Hier kommt es zunächst darauf an, ob der Arbeitnehmer tatsächlich an Covid-19 erkrankt ist oder ob die Quarantäne nur als "Vorsichtsmaßnahme" angeordnet wurde. 

In letzterem Fall besteht kein Anspruch auf Entgeltfortzahlung, da es an einer krankheitsbedingten Arbeitsunfähigkeit im Sinne des § 3 EFZG fehlt. Der Arbeitnehmer kann aber gemäß § 56 Infektionsschutzgesetz ("IfSG") einen Entschädigungsanspruch gegen die Behörden haben, wenn ein Beschäftigungsverbot gemäß § 31 IfSG angeordnet wurde. Wichtig ist in diesem Zusammenhang, dass gemäß § 56 Abs. 5 IfSG zunächst der Arbeitgeber verpflichtet ist, diese Entschädigungszahlungen an den Arbeitnehmer auszuzahlen. Der Arbeitgeber kann diese Zahlung dann aber auf Antrag von den Behörden zurückverlangen.  

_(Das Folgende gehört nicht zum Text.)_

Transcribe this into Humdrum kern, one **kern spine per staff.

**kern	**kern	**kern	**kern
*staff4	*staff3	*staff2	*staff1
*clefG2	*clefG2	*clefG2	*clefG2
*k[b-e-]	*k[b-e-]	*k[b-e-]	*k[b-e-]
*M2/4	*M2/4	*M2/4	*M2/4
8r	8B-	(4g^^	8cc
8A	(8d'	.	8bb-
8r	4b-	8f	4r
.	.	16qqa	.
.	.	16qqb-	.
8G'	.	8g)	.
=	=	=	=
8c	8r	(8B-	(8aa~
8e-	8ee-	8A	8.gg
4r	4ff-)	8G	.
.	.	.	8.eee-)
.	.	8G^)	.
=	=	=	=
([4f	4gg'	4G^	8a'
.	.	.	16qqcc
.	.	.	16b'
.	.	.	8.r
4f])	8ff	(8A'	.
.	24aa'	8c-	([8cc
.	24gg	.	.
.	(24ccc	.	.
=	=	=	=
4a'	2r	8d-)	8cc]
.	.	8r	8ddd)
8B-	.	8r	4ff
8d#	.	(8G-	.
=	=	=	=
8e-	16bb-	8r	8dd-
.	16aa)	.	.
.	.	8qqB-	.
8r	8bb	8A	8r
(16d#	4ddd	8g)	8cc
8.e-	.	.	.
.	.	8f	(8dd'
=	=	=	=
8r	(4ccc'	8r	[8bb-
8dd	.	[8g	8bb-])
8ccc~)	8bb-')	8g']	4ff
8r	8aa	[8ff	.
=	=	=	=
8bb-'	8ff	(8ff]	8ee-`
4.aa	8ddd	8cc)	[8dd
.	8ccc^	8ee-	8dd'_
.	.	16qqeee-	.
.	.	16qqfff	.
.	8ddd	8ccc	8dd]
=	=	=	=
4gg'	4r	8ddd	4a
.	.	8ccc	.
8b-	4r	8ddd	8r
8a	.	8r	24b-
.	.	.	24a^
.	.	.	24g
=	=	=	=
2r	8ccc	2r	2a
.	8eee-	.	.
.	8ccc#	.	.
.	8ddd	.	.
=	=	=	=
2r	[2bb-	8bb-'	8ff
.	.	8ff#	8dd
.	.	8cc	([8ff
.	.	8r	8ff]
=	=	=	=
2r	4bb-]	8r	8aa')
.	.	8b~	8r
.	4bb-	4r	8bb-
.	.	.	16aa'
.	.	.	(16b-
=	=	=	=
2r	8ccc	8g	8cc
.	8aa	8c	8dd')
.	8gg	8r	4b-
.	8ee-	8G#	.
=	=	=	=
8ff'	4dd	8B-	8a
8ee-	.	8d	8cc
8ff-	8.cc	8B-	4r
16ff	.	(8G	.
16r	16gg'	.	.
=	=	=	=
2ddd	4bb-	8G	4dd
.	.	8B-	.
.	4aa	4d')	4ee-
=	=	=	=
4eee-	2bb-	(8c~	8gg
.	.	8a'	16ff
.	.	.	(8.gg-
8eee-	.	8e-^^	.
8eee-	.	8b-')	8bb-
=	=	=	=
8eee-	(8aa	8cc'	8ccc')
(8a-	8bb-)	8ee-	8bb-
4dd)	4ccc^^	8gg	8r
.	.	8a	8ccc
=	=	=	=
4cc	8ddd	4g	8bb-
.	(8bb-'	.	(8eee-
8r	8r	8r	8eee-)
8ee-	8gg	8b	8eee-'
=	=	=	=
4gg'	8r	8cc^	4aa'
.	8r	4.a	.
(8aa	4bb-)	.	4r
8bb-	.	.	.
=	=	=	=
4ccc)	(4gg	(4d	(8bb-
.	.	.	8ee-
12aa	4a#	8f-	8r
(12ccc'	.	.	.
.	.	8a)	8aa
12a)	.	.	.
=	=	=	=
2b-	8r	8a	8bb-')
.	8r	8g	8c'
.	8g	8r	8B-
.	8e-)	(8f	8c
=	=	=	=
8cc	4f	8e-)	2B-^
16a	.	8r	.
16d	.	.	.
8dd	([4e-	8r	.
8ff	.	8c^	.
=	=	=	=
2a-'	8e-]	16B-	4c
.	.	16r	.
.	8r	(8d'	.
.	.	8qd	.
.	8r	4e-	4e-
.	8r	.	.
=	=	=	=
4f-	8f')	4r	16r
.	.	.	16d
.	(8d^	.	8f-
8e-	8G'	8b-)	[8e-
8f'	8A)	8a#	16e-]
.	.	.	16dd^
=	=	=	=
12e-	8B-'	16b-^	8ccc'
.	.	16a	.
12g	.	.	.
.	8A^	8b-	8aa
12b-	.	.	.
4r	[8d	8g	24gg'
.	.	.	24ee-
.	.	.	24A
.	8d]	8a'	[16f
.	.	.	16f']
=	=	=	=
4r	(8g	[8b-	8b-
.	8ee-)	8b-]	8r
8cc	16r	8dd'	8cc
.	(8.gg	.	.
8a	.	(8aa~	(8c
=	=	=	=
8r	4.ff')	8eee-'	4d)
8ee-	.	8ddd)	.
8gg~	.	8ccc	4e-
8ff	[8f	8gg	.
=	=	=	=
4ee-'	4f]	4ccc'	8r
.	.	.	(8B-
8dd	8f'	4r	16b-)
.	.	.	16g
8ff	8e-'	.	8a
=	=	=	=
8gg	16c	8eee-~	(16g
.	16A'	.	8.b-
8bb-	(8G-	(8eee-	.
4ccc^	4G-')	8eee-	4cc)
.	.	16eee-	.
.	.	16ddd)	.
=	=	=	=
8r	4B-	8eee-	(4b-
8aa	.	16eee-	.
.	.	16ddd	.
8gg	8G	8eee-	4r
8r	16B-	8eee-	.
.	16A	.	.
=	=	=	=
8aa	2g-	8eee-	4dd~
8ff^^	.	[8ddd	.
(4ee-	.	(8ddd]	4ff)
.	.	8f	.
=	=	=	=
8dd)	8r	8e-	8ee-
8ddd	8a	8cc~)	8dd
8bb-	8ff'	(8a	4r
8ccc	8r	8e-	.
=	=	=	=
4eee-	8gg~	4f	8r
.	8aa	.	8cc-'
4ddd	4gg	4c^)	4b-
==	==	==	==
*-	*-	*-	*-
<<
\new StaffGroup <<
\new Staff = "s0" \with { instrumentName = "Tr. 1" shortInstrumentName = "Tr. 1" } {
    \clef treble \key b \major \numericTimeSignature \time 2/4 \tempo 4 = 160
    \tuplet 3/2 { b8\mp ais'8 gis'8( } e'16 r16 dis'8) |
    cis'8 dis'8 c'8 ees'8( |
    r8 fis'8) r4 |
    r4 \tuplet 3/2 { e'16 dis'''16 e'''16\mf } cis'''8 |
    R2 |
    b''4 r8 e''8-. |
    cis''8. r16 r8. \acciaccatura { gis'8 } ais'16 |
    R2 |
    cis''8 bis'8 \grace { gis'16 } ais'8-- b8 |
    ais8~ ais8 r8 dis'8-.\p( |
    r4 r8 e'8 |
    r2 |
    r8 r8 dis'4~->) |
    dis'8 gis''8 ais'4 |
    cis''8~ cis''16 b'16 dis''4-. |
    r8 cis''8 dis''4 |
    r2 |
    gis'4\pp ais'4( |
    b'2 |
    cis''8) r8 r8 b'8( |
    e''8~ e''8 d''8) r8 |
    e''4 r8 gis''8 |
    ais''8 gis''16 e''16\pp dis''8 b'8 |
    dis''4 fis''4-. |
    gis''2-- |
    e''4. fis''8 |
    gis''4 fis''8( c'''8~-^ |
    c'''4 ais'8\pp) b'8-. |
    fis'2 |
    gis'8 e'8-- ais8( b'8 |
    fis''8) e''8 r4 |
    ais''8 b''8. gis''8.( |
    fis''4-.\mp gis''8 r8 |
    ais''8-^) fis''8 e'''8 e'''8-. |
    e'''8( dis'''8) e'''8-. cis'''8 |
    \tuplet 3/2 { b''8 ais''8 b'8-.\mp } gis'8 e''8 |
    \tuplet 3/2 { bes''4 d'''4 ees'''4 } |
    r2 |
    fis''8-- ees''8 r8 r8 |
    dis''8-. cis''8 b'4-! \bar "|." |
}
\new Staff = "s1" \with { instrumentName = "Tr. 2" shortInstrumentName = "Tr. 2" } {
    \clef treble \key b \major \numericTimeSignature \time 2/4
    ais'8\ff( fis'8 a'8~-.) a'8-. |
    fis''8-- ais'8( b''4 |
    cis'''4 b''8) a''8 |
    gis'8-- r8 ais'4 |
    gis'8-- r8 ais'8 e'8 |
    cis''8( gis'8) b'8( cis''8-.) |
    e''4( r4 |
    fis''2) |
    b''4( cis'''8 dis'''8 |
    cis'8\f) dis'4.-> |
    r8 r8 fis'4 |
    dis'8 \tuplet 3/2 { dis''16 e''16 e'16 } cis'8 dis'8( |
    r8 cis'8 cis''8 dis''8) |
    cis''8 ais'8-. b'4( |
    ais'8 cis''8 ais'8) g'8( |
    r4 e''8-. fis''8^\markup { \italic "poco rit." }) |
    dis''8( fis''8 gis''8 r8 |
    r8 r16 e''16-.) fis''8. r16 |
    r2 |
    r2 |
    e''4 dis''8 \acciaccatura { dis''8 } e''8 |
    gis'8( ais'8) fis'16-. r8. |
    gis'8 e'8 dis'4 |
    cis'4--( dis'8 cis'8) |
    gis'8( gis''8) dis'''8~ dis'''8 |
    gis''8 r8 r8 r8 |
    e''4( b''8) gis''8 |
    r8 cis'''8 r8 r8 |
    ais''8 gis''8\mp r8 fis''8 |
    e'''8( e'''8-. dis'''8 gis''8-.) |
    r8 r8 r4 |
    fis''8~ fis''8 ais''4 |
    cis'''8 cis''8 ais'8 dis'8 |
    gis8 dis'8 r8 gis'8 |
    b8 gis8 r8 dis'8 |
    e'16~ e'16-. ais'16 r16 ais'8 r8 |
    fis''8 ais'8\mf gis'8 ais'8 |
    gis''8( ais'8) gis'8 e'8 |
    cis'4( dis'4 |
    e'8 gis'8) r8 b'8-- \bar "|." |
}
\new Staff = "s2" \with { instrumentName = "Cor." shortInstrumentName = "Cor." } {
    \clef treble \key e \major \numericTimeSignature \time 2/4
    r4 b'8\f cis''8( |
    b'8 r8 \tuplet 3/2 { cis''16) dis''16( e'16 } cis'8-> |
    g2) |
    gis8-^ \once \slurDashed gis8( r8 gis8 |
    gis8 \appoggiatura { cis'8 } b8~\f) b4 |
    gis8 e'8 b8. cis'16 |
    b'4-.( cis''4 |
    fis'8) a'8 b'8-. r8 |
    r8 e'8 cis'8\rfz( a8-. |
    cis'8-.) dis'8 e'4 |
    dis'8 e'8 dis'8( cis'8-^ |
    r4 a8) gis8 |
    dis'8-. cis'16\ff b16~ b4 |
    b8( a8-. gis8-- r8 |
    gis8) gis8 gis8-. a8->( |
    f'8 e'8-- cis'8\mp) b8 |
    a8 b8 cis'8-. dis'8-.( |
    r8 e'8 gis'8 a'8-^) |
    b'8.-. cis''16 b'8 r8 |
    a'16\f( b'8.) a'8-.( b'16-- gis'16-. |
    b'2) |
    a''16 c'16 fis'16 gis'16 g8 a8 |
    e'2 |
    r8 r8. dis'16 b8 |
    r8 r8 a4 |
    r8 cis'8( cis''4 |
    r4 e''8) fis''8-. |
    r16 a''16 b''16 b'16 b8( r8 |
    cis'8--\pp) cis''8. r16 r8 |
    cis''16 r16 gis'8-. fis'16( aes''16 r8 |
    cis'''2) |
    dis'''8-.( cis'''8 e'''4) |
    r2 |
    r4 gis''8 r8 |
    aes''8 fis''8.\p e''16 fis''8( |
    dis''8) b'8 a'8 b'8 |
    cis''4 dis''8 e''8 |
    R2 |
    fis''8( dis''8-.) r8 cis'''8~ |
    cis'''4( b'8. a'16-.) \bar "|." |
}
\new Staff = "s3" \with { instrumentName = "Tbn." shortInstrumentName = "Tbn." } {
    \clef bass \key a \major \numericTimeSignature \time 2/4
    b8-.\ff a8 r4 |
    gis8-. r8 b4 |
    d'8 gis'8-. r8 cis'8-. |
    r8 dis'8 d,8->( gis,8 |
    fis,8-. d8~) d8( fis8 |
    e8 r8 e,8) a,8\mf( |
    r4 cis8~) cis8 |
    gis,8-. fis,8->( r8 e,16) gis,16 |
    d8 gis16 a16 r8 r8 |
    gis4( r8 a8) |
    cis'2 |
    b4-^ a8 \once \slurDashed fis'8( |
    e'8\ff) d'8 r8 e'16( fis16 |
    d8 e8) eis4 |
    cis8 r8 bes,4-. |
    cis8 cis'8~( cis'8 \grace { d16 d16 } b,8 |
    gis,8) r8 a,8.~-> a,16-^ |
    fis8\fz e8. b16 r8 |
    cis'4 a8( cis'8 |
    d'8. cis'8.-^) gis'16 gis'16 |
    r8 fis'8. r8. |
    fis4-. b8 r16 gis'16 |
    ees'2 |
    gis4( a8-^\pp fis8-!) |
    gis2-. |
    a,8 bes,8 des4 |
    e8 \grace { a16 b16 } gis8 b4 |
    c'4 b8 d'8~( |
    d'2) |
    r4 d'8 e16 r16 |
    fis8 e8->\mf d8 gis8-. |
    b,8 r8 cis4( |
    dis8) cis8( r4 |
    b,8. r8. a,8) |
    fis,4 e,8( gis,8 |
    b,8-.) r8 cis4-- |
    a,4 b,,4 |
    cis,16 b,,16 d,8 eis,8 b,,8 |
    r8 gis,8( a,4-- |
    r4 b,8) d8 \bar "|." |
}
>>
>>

Ist der Arbeitnehmer in Quarantäne tatsächlich an Covid-19 erkrankt und daher arbeitsunfähig, besteht aufgrund dieser Erkrankung ein Anspruch auf Entgeltfortzahlung gemäß § 3 EFZG. Ob dann eine Erstattung von Entgeltfortzahlungskosten durch die Behörden verlangt werden kann, ist bislang nicht geklärt. Aus unserer Sicht empfiehlt es sich für den Arbeitgeber, zumindest einen Antrag auf Übernahme der Entgeltfortzahlungskosten gegenüber der Behörde zu stellen.